Für die neue Saison ist Bushuev freilich ebenso keine Option wie Bierofka, den man zwar liebend gerne als Chefcoach behalten würde, der aber zunächst seine Ausbildung absolvieren muss. Die Suche nach einem neuen Trainer hat mit dem Klassenerhalt nun richtig Fahrt aufgenommen, wobei der in den letzten Wochen als heißer Kandidat gehandelte Markus Kauczinski inzwischen beim FC Ingolstadt angeheuert hat und damit vom Markt ist.

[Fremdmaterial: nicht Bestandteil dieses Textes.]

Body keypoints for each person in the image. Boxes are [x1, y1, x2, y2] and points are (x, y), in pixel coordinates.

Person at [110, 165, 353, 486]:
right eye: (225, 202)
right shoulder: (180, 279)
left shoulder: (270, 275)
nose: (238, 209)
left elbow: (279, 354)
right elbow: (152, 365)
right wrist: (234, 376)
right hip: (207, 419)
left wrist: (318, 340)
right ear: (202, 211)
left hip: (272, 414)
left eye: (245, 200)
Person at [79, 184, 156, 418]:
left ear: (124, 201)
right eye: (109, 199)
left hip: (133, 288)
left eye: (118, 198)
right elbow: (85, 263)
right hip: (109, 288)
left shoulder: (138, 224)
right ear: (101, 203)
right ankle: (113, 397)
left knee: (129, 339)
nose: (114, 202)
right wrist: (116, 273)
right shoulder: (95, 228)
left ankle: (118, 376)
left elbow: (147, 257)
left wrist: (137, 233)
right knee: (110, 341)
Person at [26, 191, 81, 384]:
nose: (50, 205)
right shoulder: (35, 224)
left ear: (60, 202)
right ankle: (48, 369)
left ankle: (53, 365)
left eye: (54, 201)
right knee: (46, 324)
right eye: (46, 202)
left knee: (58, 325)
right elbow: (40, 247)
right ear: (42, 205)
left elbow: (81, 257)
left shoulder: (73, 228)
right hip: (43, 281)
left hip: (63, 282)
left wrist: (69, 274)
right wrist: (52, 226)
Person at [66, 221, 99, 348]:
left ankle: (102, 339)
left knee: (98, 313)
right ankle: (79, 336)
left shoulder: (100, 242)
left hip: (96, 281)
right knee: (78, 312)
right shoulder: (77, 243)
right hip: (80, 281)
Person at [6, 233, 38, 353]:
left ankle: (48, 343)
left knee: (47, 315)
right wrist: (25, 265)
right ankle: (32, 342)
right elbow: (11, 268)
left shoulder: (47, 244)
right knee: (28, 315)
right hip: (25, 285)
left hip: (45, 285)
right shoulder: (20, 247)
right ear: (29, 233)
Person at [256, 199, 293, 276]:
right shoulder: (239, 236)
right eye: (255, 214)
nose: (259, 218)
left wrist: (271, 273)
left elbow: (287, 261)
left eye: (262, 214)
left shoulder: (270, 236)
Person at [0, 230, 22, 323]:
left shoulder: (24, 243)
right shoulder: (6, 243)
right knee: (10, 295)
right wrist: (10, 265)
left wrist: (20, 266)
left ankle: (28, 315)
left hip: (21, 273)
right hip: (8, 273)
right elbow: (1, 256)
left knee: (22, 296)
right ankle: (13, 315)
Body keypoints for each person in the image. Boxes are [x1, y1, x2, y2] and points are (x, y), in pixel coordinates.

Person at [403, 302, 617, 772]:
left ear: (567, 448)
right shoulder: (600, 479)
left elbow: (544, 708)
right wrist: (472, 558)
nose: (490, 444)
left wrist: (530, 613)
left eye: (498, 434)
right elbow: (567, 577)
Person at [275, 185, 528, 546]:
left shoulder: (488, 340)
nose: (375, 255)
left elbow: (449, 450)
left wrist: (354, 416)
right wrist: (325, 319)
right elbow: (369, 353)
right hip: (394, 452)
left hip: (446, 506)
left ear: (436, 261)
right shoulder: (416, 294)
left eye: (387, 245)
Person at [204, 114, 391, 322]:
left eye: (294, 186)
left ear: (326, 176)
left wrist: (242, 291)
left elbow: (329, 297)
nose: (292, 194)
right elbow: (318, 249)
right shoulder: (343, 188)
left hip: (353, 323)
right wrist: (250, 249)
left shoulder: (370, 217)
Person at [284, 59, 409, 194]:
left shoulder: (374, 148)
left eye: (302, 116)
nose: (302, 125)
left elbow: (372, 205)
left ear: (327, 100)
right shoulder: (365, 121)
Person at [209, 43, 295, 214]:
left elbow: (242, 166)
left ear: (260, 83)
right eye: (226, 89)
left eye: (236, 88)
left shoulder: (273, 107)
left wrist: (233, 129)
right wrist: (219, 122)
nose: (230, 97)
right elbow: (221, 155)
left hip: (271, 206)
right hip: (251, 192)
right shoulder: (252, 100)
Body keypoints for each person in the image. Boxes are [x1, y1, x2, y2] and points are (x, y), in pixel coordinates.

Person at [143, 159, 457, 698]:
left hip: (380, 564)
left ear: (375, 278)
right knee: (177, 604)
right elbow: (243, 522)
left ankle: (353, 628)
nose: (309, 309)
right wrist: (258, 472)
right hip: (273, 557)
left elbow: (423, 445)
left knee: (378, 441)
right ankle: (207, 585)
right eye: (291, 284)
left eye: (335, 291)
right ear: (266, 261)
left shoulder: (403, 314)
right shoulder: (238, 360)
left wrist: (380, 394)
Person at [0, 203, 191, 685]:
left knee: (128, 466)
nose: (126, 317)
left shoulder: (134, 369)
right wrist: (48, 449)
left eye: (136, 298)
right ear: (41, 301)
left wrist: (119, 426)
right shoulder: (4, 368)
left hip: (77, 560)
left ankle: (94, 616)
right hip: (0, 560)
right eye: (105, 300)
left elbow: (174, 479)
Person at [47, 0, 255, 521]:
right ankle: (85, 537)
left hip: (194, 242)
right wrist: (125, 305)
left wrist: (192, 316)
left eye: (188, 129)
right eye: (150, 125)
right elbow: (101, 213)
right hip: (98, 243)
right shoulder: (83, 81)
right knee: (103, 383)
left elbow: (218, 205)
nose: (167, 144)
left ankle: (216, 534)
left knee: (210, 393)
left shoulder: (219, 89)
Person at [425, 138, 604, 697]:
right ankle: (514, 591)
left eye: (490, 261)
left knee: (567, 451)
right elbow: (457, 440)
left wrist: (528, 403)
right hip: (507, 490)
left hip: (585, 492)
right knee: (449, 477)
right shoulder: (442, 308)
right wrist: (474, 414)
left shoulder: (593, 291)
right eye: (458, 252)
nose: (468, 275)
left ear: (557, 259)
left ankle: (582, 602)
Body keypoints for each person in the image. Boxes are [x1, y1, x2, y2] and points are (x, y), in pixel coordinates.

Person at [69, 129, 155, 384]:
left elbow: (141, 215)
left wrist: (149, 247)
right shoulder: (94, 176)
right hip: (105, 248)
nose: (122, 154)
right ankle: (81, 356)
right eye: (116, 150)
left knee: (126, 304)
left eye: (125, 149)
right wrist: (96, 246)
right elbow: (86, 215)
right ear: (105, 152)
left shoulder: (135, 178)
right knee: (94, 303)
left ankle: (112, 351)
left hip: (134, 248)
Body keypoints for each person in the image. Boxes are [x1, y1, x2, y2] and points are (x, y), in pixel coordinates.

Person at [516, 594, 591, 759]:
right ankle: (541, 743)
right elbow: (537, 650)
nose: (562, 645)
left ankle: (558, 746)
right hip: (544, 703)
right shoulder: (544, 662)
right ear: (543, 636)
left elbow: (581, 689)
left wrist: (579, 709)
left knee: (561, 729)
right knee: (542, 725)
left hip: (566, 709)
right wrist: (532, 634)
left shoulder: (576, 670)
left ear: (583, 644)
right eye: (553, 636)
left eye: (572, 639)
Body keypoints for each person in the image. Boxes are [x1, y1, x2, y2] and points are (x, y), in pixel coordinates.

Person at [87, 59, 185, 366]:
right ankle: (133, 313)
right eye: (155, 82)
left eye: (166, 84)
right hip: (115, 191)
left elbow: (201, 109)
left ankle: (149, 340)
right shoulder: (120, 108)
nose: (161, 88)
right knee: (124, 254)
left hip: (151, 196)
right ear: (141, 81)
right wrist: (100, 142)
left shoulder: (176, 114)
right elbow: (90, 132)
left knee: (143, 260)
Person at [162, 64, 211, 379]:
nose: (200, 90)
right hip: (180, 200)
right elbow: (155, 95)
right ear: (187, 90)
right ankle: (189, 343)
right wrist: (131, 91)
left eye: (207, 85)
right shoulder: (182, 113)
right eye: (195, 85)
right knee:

Als neuer Wunschkandidat gilt nun Franco Foda, der aktuell bei Sturm Graz arbeitet und das schon vor Jahren ebenfalls in Graz auch Seite an Seite mit dem heutigen Löwen-Sportdirektor Oliver Kreuzer getan hat. Angesprochen auf Foda wollte Kreuzer zwar kein Dementi abgeben, doch richtig viel verriet der Sportdirektor auf der offiziellen Webseite des Vereins auch nicht: „Franco ist ein guter Trainer. Ich habe drei Jahre erfolgreich mit ihm in Graz zusammen gearbeitet. Ich gebe keine Wasserstandmeldungen ab. Lasst euch einfach überraschen.“

Klar ist nur, dass der neue Mann im Optimalfall bis Ende nächster Woche gefunden sein soll. Dann befinden sich die Profis bereits im Urlaub, während Kreuzer mit dem neuen Coach die Kaderplanung intensivieren dürfte. Und bei elf auslaufenden Verträgen gibt es in diesem Zusammenhang reichlich zu tun.